* **TASK TO CARRY OUT**
In the listing below, repeat exactly every line from the first through the line containing "Cheung | Alexa Classic | 1st AC |", with nothing else.

* **SUPPLIED INFORMATION**
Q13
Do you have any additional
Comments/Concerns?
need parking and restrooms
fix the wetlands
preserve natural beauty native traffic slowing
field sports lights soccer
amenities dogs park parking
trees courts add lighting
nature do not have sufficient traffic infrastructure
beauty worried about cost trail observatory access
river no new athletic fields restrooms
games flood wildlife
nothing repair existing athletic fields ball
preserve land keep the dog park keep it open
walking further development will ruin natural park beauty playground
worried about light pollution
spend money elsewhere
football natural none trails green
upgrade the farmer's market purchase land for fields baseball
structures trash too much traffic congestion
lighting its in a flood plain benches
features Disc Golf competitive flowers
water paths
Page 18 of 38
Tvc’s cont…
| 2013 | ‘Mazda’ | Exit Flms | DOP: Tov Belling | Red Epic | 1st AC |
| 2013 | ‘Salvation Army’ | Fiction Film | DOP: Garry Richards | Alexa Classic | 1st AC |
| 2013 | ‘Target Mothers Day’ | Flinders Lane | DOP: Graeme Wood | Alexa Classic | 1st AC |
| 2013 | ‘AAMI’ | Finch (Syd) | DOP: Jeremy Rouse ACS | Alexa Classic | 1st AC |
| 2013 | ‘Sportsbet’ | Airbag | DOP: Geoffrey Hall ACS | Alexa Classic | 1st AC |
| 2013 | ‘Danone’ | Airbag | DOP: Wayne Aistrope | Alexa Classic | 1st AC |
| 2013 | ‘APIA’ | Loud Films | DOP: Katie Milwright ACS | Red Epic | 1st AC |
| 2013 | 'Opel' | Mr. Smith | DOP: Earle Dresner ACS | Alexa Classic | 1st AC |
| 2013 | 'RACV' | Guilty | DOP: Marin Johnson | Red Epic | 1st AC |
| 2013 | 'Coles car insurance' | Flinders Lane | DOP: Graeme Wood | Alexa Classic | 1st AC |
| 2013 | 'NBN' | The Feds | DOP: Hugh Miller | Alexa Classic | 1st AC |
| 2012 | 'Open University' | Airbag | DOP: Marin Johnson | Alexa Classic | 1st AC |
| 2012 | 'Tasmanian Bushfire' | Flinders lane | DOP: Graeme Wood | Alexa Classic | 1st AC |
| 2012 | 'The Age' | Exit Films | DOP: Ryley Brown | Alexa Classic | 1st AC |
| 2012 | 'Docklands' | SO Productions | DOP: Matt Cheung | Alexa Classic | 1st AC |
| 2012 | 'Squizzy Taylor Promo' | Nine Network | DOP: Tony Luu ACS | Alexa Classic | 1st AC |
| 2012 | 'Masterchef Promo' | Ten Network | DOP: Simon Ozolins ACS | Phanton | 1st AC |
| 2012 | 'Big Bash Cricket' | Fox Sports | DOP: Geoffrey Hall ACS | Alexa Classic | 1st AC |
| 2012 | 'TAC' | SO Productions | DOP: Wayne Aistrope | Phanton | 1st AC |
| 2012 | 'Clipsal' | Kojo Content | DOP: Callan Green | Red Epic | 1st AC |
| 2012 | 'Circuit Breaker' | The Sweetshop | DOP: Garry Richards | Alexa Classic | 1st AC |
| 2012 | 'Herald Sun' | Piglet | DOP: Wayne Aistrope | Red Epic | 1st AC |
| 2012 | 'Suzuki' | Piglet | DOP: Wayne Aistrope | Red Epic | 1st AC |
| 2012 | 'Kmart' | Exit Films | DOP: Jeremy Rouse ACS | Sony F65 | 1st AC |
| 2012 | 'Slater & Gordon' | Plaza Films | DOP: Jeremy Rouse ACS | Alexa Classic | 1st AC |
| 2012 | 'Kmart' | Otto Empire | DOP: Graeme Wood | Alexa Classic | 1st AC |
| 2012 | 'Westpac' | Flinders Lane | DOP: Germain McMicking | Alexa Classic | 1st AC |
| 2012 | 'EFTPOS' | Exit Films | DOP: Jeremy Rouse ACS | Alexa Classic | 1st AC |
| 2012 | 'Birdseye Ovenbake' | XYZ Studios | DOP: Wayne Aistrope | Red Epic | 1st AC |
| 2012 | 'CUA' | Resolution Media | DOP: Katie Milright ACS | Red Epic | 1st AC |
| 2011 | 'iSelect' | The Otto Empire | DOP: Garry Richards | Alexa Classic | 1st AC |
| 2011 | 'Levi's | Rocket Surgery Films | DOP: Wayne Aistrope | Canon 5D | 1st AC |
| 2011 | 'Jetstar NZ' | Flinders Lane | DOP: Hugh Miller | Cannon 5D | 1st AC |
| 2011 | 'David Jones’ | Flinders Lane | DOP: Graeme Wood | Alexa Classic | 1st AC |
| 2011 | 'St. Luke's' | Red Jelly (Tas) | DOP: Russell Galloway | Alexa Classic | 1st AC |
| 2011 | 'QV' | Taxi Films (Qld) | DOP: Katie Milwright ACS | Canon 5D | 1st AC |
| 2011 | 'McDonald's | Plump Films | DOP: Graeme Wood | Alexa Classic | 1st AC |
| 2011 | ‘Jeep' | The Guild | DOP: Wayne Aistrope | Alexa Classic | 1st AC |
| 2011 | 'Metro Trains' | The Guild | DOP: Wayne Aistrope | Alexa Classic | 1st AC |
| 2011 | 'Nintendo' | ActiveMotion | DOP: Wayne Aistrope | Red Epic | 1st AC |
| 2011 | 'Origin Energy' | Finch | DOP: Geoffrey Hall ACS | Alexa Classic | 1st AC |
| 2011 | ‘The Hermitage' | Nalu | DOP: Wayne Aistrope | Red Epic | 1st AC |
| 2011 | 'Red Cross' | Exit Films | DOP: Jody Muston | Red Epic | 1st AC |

* **EXERCISE OUTPUT**
Q13
Do you have any additional
Comments/Concerns?
need parking and restrooms
fix the wetlands
preserve natural beauty native traffic slowing
field sports lights soccer
amenities dogs park parking
trees courts add lighting
nature do not have sufficient traffic infrastructure
beauty worried about cost trail observatory access
river no new athletic fields restrooms
games flood wildlife
nothing repair existing athletic fields ball
preserve land keep the dog park keep it open
walking further development will ruin natural park beauty playground
worried about light pollution
spend money elsewhere
football natural none trails green
upgrade the farmer's market purchase land for fields baseball
structures trash too much traffic congestion
lighting its in a flood plain benches
features Disc Golf competitive flowers
water paths
Page 18 of 38
Tvc’s cont…
| 2013 | ‘Mazda’ | Exit Flms | DOP: Tov Belling | Red Epic | 1st AC |
| 2013 | ‘Salvation Army’ | Fiction Film | DOP: Garry Richards | Alexa Classic | 1st AC |
| 2013 | ‘Target Mothers Day’ | Flinders Lane | DOP: Graeme Wood | Alexa Classic | 1st AC |
| 2013 | ‘AAMI’ | Finch (Syd) | DOP: Jeremy Rouse ACS | Alexa Classic | 1st AC |
| 2013 | ‘Sportsbet’ | Airbag | DOP: Geoffrey Hall ACS | Alexa Classic | 1st AC |
| 2013 | ‘Danone’ | Airbag | DOP: Wayne Aistrope | Alexa Classic | 1st AC |
| 2013 | ‘APIA’ | Loud Films | DOP: Katie Milwright ACS | Red Epic | 1st AC |
| 2013 | 'Opel' | Mr. Smith | DOP: Earle Dresner ACS | Alexa Classic | 1st AC |
| 2013 | 'RACV' | Guilty | DOP: Marin Johnson | Red Epic | 1st AC |
| 2013 | 'Coles car insurance' | Flinders Lane | DOP: Graeme Wood | Alexa Classic | 1st AC |
| 2013 | 'NBN' | The Feds | DOP: Hugh Miller | Alexa Classic | 1st AC |
| 2012 | 'Open University' | Airbag | DOP: Marin Johnson | Alexa Classic | 1st AC |
| 2012 | 'Tasmanian Bushfire' | Flinders lane | DOP: Graeme Wood | Alexa Classic | 1st AC |
| 2012 | 'The Age' | Exit Films | DOP: Ryley Brown | Alexa Classic | 1st AC |
| 2012 | 'Docklands' | SO Productions | DOP: Matt Cheung | Alexa Classic | 1st AC |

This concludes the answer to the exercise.